Che

Why Che Guevara and why now? Who in 2009 could be interested in a four-hour movie on the minutiae of guerrilla warfare?
The Motorcycle Diaries and the long-ago failure Che! were made to capitalize on the Guevara myth; each, in its way, served to infuriate either Che’s enemies or his fans. By contrast, Steven Soderbergh’s Che is neither romantic nor particularly partisan. Whatever heat star and co-producer Benicio Del Toro brings to the title role, Soderbergh’s project is to search for the technocrat — which is to say, himself — in the original revolutionary rock star.
Throughout Che, the emphasis is on process. The movie presents its subject almost entirely in the context of three events: the Cuban Revolution, the Bolivian debacle and a 1964 trip to the United Nations. At the Cannes Film Festival last May, some accused Soderbergh and co-screenwriter Peter Buchman of evading the facts: Where was Che’s bureaucratic bungling and his persecution of political enemies? What about his love affairs? His adventures in the Congo? Why did Soderbergh withhold the ecstatic entrance into Havana? Everything must be deduced from Che’s behavior under actual or rhetorical fire — he is defined in terms of his desire and capacity to make history.
I considered Che perhaps a great movie and certainly an admirably uncommercial one. Upon a second viewing months later, after Soderbergh tweaked the first half to soften its strangeness, the movie seemed disappointingly less formally rigorous but even more scrupulous in its pursuit of an objective narrative. The filmmaker wanted to make history as well.

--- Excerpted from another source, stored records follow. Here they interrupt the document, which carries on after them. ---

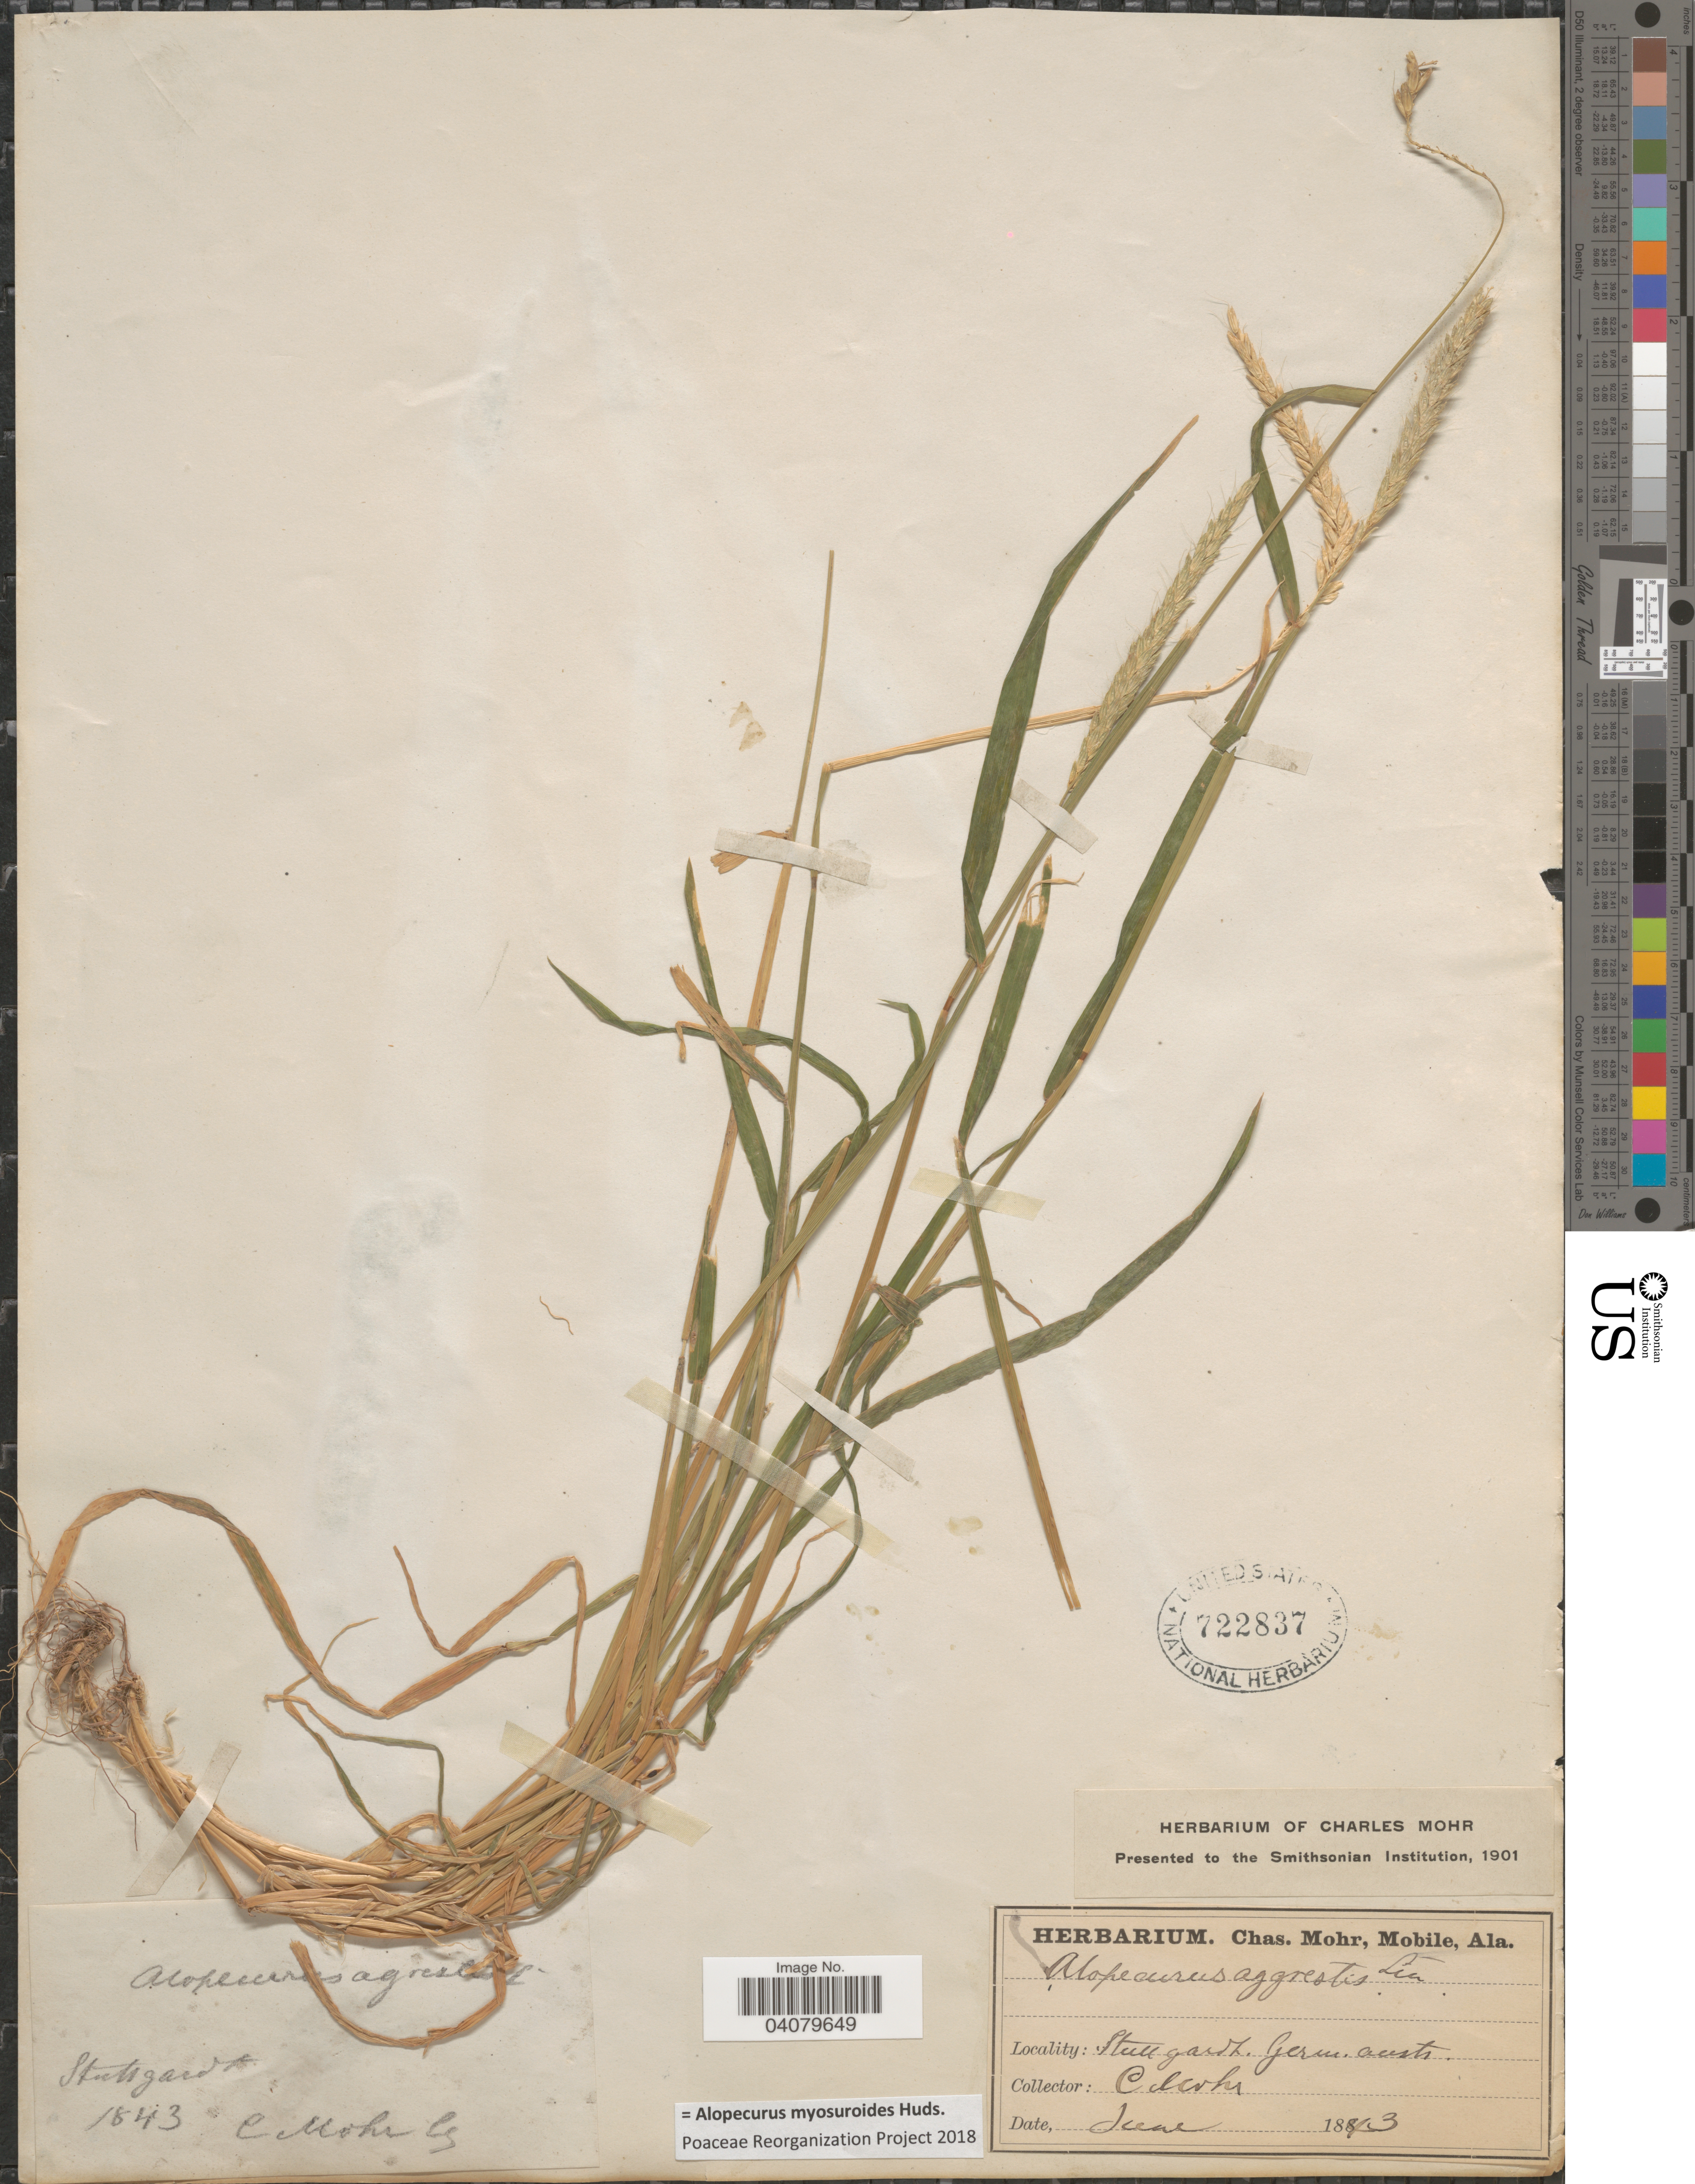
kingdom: Plantae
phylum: Tracheophyta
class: Liliopsida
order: Poales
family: Poaceae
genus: Alopecurus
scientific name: Alopecurus myosuroides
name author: Huds.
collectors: Mohr, C. T. (herbarium)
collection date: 1843-06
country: Germany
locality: Stuttgardt. Germ. austr.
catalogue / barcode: US 722837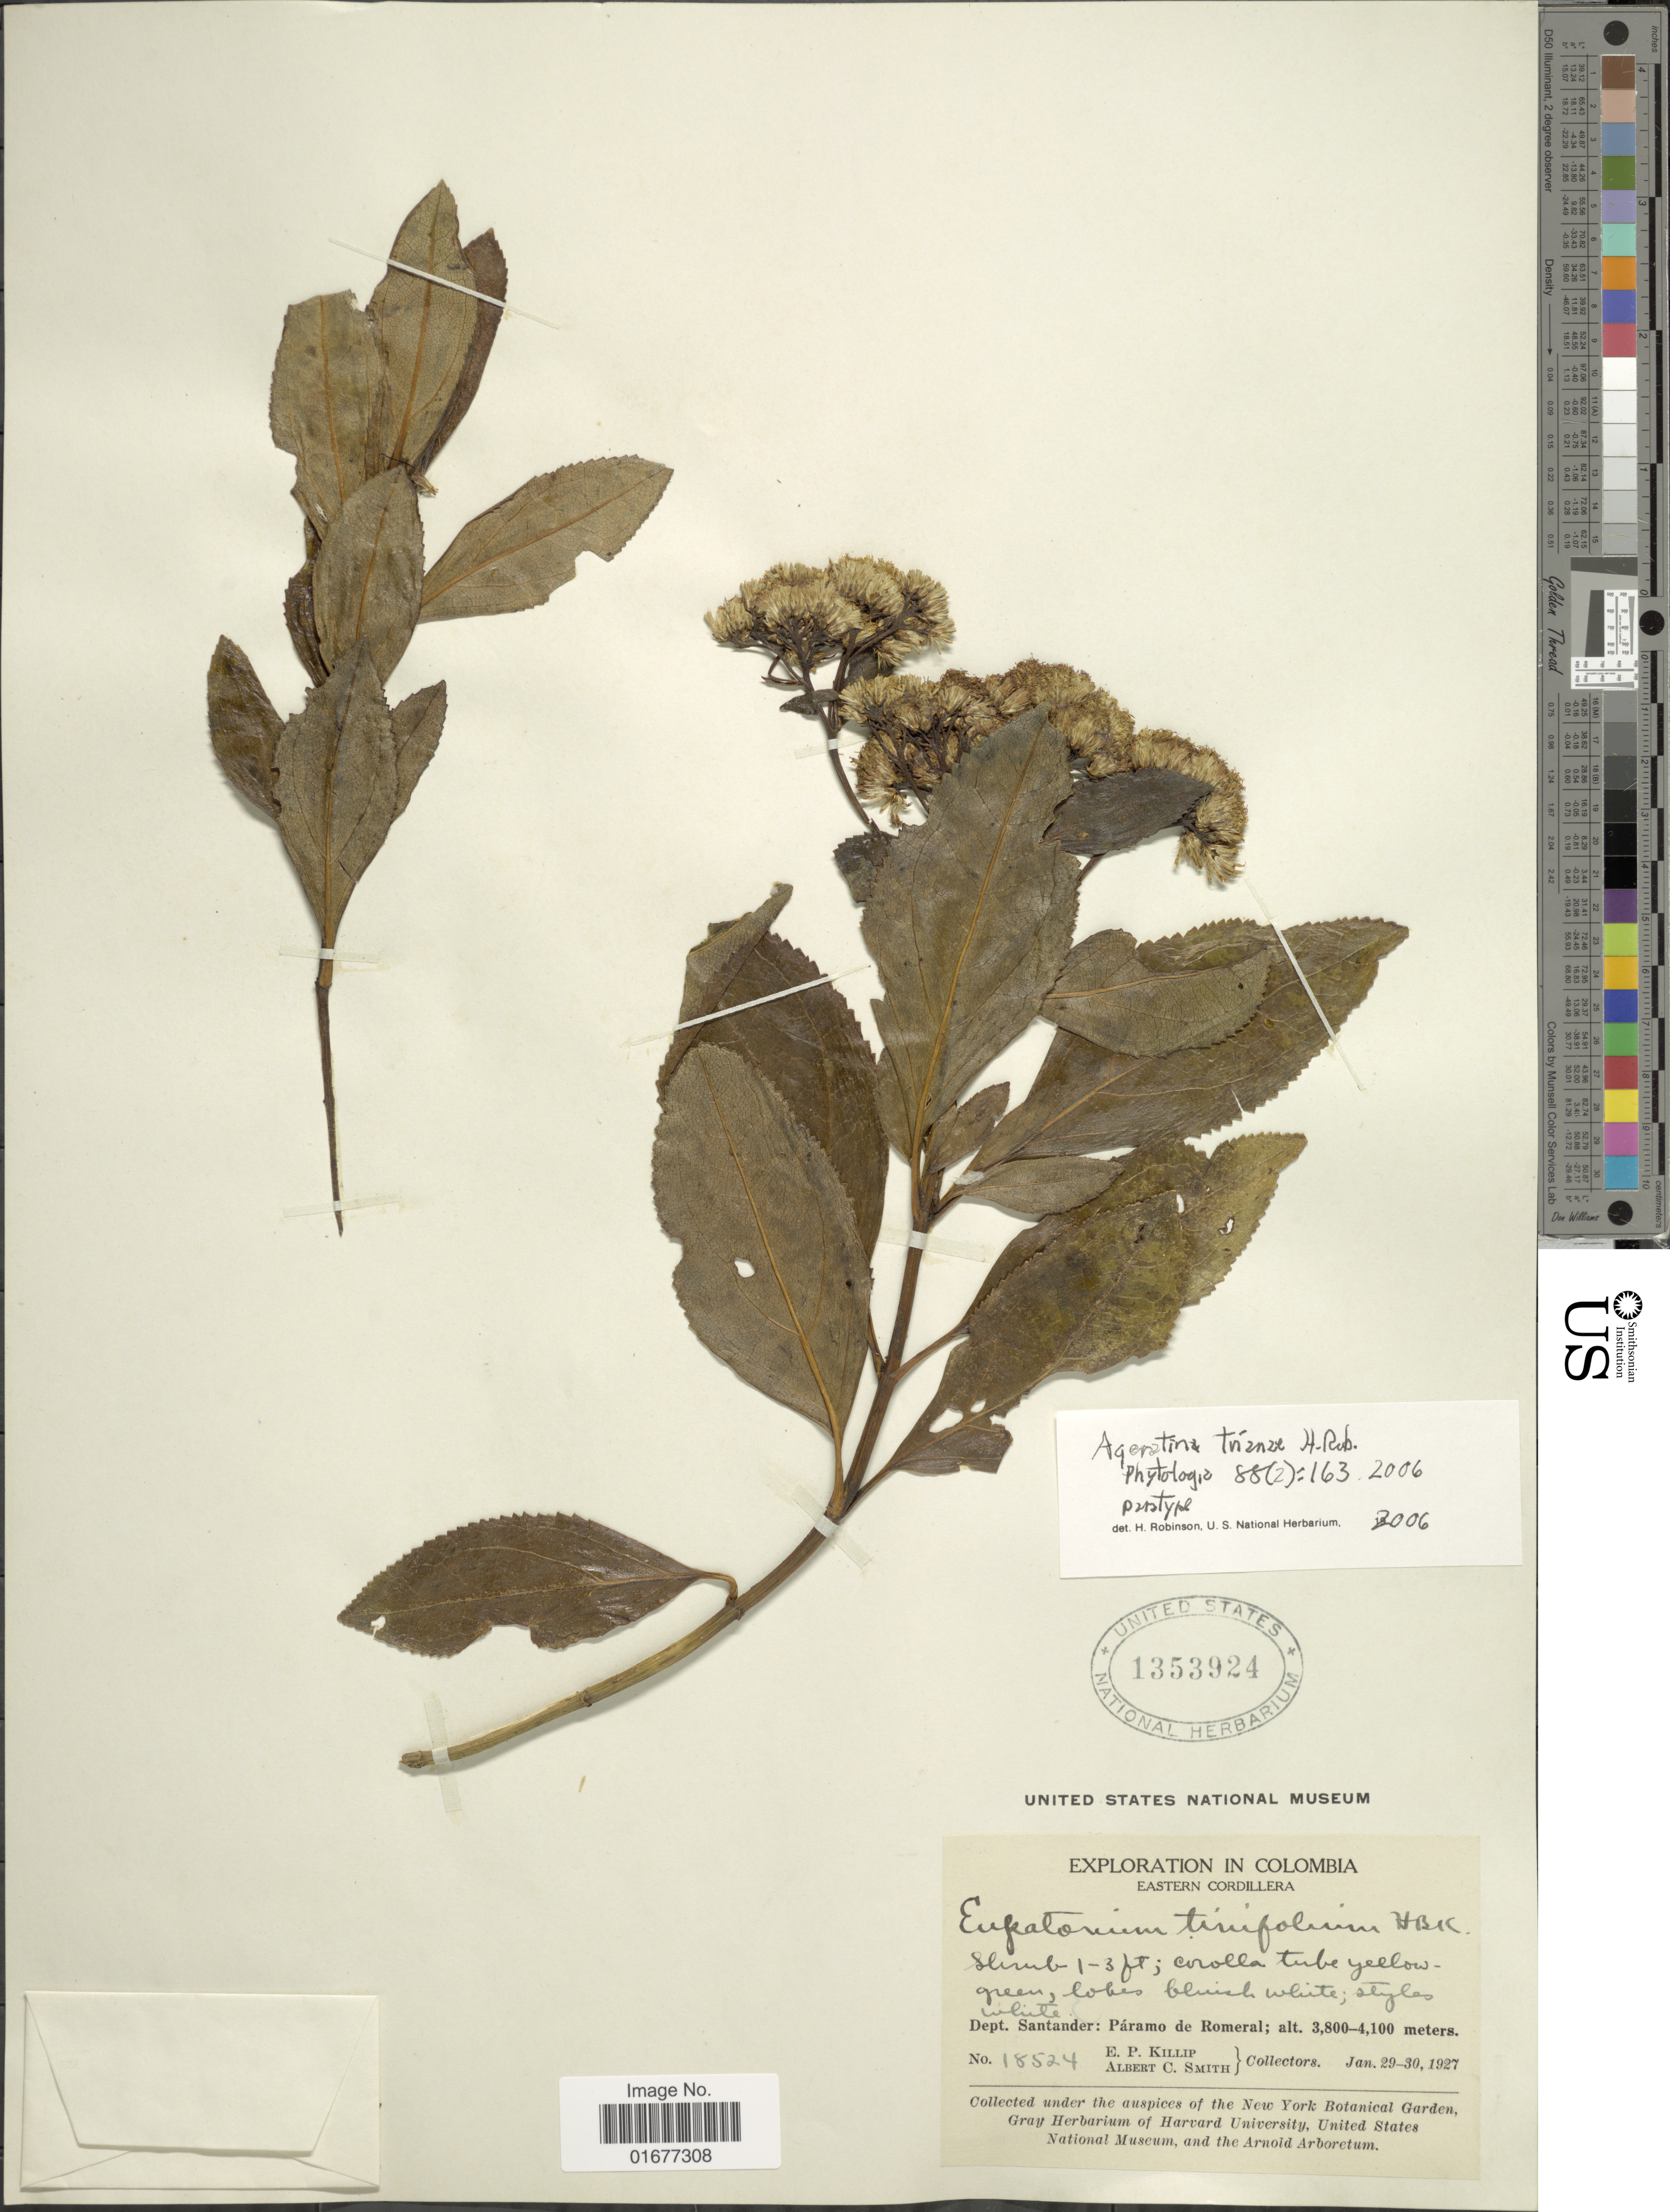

The man who took the “audience award” at the 1989 Sundance Film Festival and the Palme d’Or at Cannes for Sex, Lies, and Videotape, Soderbergh has whimsically alternated between big-budget crowd-pleasers and pretentious, scruffy experiments. Traffic came closest to reconciling these modes, but Che does as well. The movie’s first part has a classic Hollywood look, while the second is more rough-and-ready cinema vérité. In his interviews, Soderbergh has emphasized his use of a new lightweight, high-performance digital cine-camera to shoot Che, setting up, as critic Amy Taubin noted in Film Comment, an underlying equation between guerrilla warfare and guerrilla filmmaking.
Does this trivialize the movie’s subject? Only to the degree that making art is making a lesser form of history. Che gives full reign to a quixotic strain of Soderbergh’s work — the desire to use Franz Kafka as a fictional character, to remake Andrei Tarkovsky’s Solyaris or, as in The Good German, to create a ’40s movie in the 21st century. Ocean’s 11 is both a caper movie and a successfully pulled caper; Solaris is a movie about the imperfection of simulated memory that is also such a memory.
Assuming responsibility for this ambitious, risk-taking and possibly pointless project gave Soderbergh a means to identify with his impossibly legendary subject.
Soderbergh’s strategy demands that the viewer project a measure of pathos into Che — or at least an appreciation for the painful failure dramatized onscreen.
Che might be described as an anti-biopic that nevertheless seeks to humanize its subject with a shocking absence of human interest.
Whatever Soderbergh’s intentions, Che is most definitely not a movie in the hyper-dramatizing tradition of D.W. Griffith or Steven Spielberg (or, for that matter, Milk). History is not personalized.
At its best, Che is both action film and ongoing argument. Each new camera setup seeks to introduce a specific idea — about Che or his situation — and every choreographed battle sequence is a sort of algorithm where the camera attempts to inscribe the event that is being enacted.
Che‘s two parts are best seen together. Part Two may be the more realized and could certainly stand on its own, but it’s only comprehensible in the light of Part One. Elevating Part Two to tragedy, Part One puts some hope in hopelessness — and even in history.